Vor genau 40 Jahren starb mit Little Junior Parker einer der bedeutendsten Geburtshelfer des frühen Rock’n’Roll. Legacy Club erinnert an einen Musiker, der in seinem viel zu kurzen Leben Bleibendes hinterließ.
Von Ernst Hofacker
Als Elvis Presley im Sommer 1954 seine ersten Sessions bei Sun absolvierte, verfügte er über eine musikalische Bildung, die für einen jungen Weißen der Vorkriegs-Generation kaum denkbar gewesen wäre: In Memphis, einer der größten Metropolen des amerikanischen Südens, war er aufgewachsen inmitten einer pulsierenden Kulturszene, in der Rassenschranken zu Beginn der 1950er Jahre faktisch kaum noch eine Rolle spielten. Jedenfalls nicht für das Musikpublikum, dem neben einer quirligen Liveszene zum Beispiel auch jede Menge Radiosender – schwarze wie weiße – zur Verfügung standen. In den Kirchen gab es die stimmgewaltigen Gospelchöre, dazu tummelten sich in den Kneipen rund um die Beale Street vitale Rhythm’n’Blues- bzw. Jump Blues Bands; und auf der Skala des Radios waren die verschiedensten Sender zu finden, die den Country & Western der Weißen, den Blues der Schwarzen und nicht zuletzt die Schlagermelodien der Tin Pan Alley spielten.

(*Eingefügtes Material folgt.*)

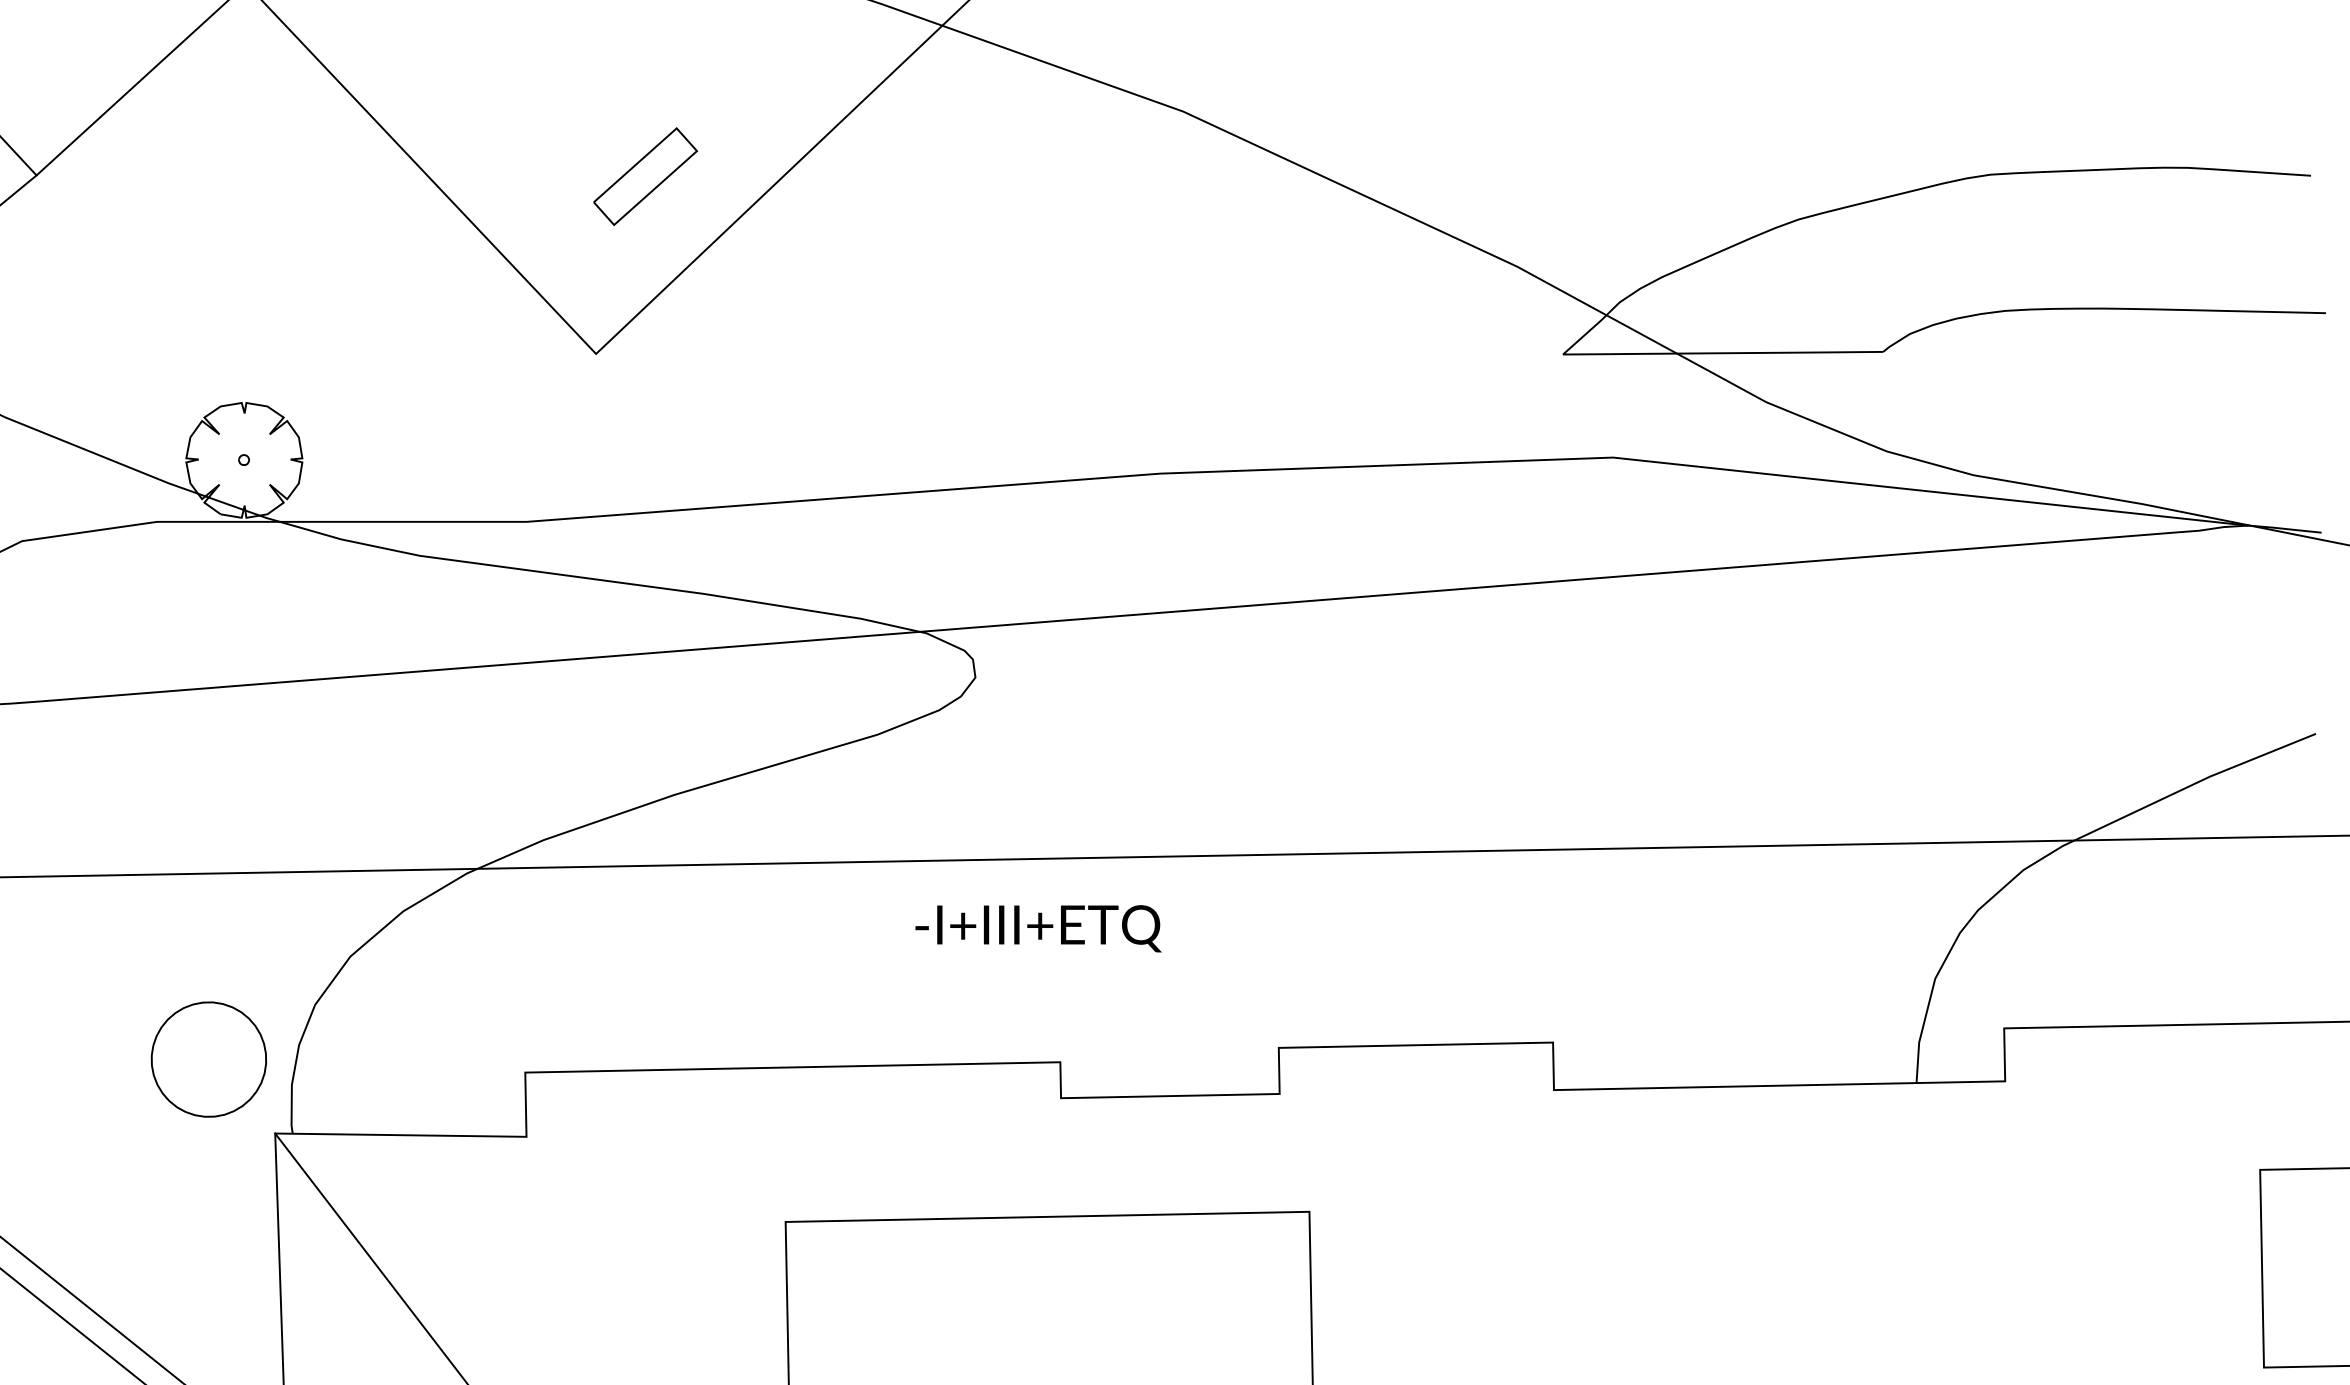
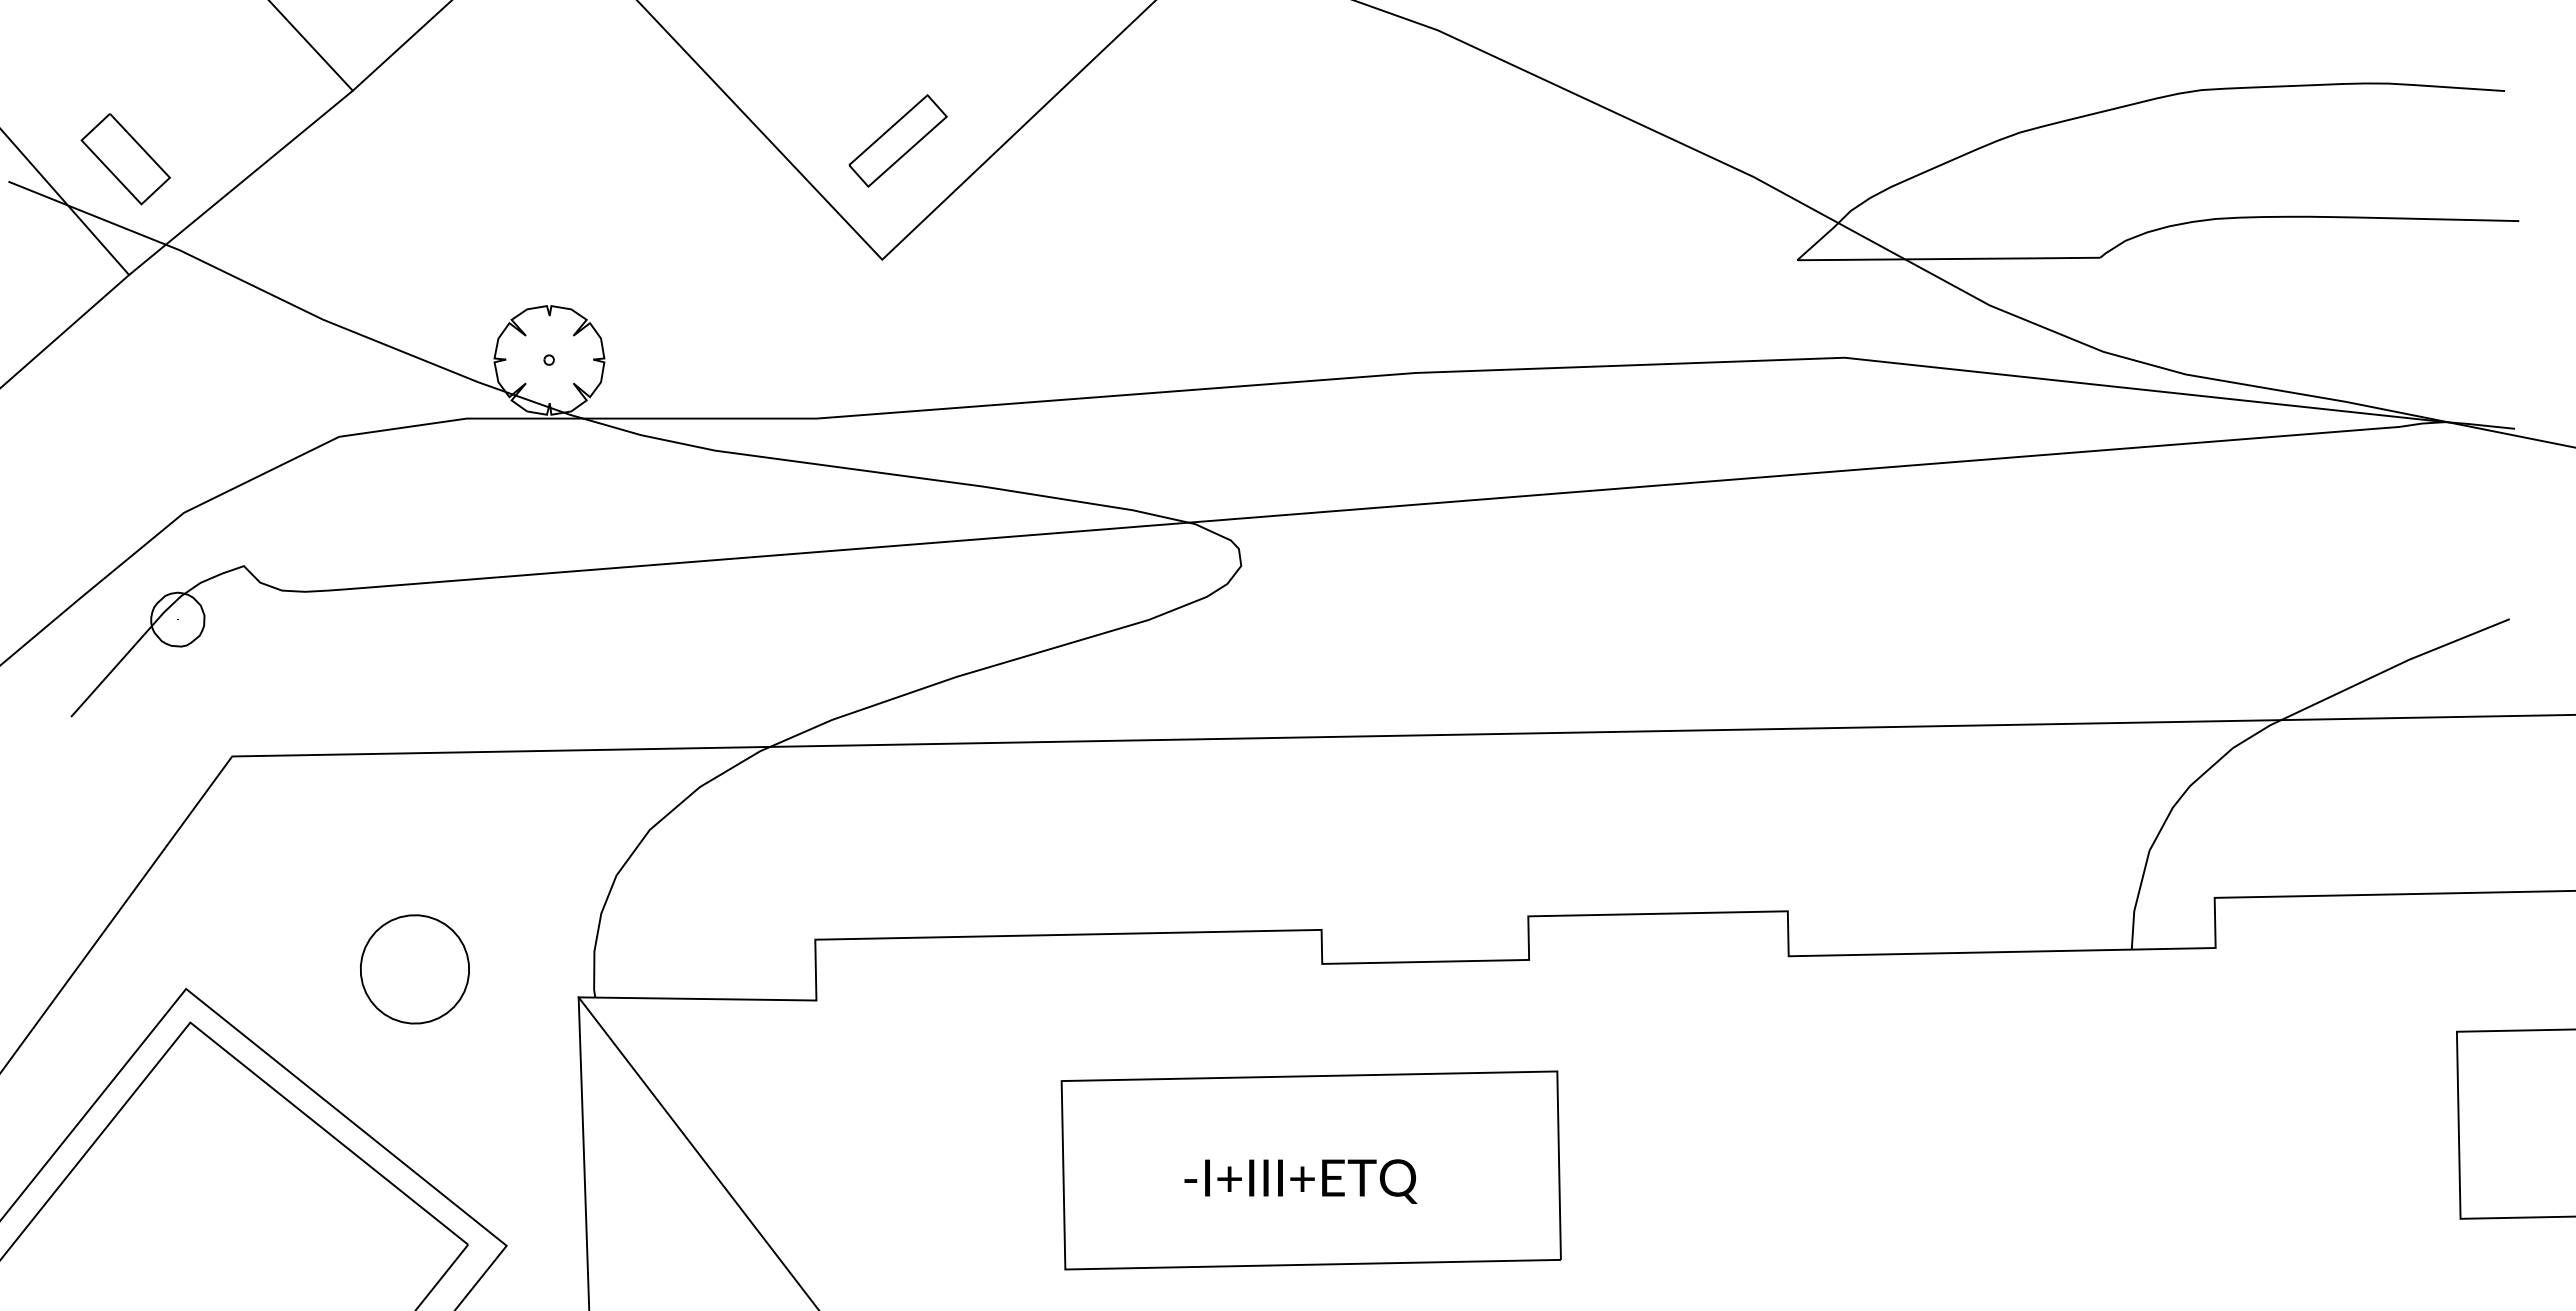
part: (644, 176) -> (897, 140), moved
text: (1038, 928) -> (1300, 1181), moved
part: (208, 1059) -> (414, 969), moved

Junior Parker, geboren am 27. Mai 1932 in Clarksdale, Mississippi, war ein Gewächs dieser Szene, schon früh gewaschen mit allen musikalischen Wassern jener Ära. Er hatte noch kaum seine Teenagerjahre hinter sich, da arbeitete er bereits mit Größen wie Sonny Boy Williamson II., Bobby „Blue“ Bland und dem jungen B.B. King zusammen. Zu Beginn der 1950er Jahre ermutigte ihn ein Kumpel, Ike Turner, der in Memphis als A&R Scout und Produzent für das kalifornische Indie-Label Modern Records arbeitete, zu ersten eigenen Aufnahmen. Mehr als eine Single kam dabei allerdings zunächst nicht heraus. Bald aber platzte der Knoten: 1953 entdeckte Sam Phillips den 21-jährigen Parker und nahm ihn für sein gerade gegründetes Label Sun Records unter Vertrag. „Feelin’ Good“, „Mystery Train“ und „Love My Baby“ wurden im Jahr 1953 zu Juniors ersten Hits in den R’n’B-Charts. Ein Jahr später schon hatte er Phillips wieder verlassen und bei Duke Records unterschrieben, wo er bis Mitte der sechziger Jahre gut im Geschäft blieb und gelegentliche Hits landete. Little Junior Parker starb, noch keine 40 Jahre alt, am 18. November 1971 im Krankenhaus von Blue Island, Illinois, an den Folgen einer Hirntumor-Operation.*
Für den jungen Elvis aber hatte Junior Parker einen der wichtigsten Brückenköpfe zur schwarzen Musik gebildet. Nicht umsonst nahm der King 1955 in Sam Phillips’ Sun Studio eine mitreißende Version von Parkers „Mystery Train“ auf, bei der sich Scotty Moore für sein Gitarrenarrangement wiederum deutlich von Parkers 1953er-Rockabilly-Blaupause „Love My Baby“ inspirieren ließ.